WHAT TO DO:
Return, word for word, the lines of the listing below from the one with "Ένωσης μας η" through the one with "στην Ένωση μας. Είναι απαραίτητη η Αστυνομική", and no other lines.

DATA SECTION:
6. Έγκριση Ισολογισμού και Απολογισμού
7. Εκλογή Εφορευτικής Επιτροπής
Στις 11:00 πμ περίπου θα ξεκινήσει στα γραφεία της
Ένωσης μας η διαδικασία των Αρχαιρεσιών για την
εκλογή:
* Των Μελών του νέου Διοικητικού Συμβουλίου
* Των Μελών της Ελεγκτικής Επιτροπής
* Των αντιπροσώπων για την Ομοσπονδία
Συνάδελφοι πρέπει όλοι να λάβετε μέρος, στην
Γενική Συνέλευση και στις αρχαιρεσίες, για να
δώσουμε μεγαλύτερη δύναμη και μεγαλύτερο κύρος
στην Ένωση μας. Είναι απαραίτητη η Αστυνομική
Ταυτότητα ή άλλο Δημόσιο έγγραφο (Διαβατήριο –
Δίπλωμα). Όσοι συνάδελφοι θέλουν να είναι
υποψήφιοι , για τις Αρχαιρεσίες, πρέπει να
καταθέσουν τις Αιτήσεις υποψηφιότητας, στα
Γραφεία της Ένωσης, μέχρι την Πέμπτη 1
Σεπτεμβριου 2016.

...

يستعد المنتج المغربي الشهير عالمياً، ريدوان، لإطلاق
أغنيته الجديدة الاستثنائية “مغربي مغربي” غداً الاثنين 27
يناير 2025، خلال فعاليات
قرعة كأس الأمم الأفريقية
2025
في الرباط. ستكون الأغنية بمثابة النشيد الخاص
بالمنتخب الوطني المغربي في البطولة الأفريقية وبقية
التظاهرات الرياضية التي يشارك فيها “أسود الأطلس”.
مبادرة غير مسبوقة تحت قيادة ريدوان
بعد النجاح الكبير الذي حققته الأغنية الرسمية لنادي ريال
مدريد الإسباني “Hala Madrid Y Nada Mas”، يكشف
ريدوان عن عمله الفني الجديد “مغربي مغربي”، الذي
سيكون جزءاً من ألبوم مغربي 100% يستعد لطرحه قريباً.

SOLUTION FOR THIS EXERCISE:
Ένωσης μας η διαδικασία των Αρχαιρεσιών για την
εκλογή:
* Των Μελών του νέου Διοικητικού Συμβουλίου
* Των Μελών της Ελεγκτικής Επιτροπής
* Των αντιπροσώπων για την Ομοσπονδία
Συνάδελφοι πρέπει όλοι να λάβετε μέρος, στην
Γενική Συνέλευση και στις αρχαιρεσίες, για να
δώσουμε μεγαλύτερη δύναμη και μεγαλύτερο κύρος
στην Ένωση μας. Είναι απαραίτητη η Αστυνομική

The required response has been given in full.